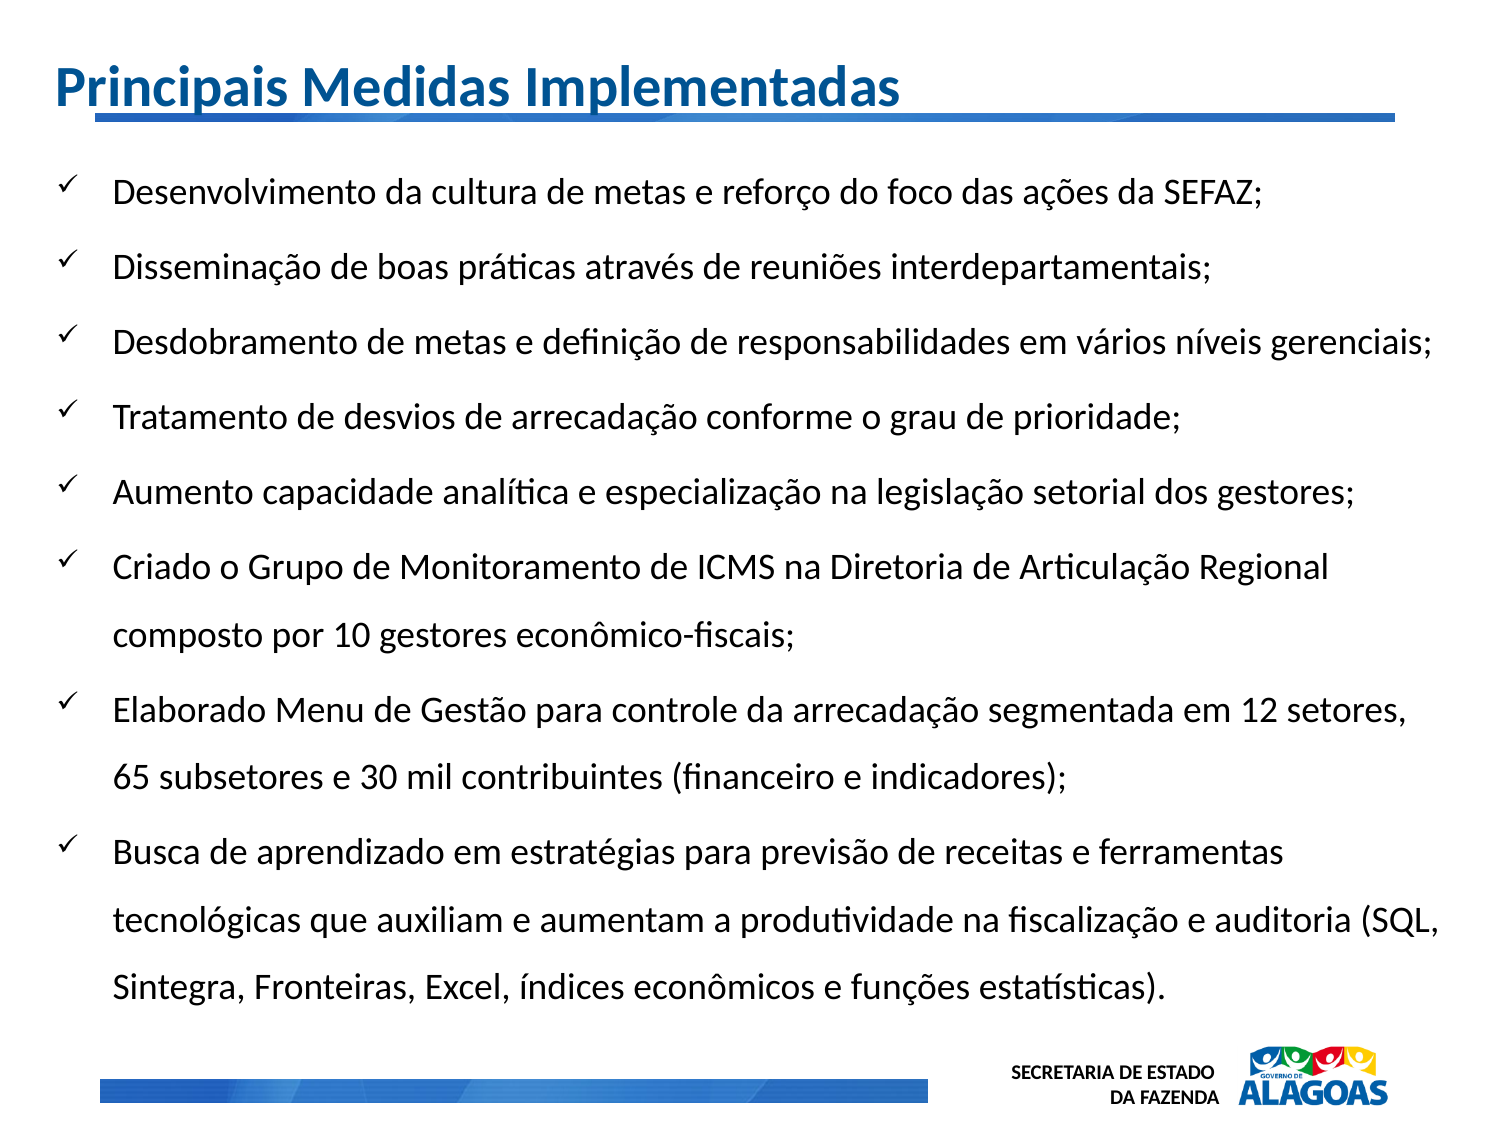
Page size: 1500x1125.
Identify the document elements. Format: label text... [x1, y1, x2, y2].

text_box Desenvolvimento da cultura de metas e reforço do foco das ações da SEFAZ; Disseminação de boas práticas através de reuniões interdepartamentais; Desdobramento de metas e definição de responsabilidades em vários níveis gerenciais; Tratamento de desvios de arrecadação conforme o grau de prioridade; Aumento capacidade analítica e especialização na legislação setorial dos gestores; Criado o Grupo de Monitoramento de ICMS na Diretoria de Articulação Regional composto por 10 gestores econômico-fiscais; Elaborado Menu de Gestão para controle da arrecadação segmentada em 12 setores, 65 subsetores e 30 mil contribuintes (financeiro e indicadores); Busca de aprendizado em estratégias para previsão de receitas e ferramentas tecnológicas que auxiliam e aumentam a produtividade na fiscalização e auditoria (SQL, Sintegra, Fronteiras, Excel, índices econômicos e funções estatísticas). [41, 137, 1459, 1047]
picture [1237, 1047, 1389, 1108]
picture [100, 1079, 928, 1103]
text_box Principais Medidas Implementadas [40, 40, 1425, 197]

====

Examine each line of the records above and tally those with the string "picture". State the total alone.

2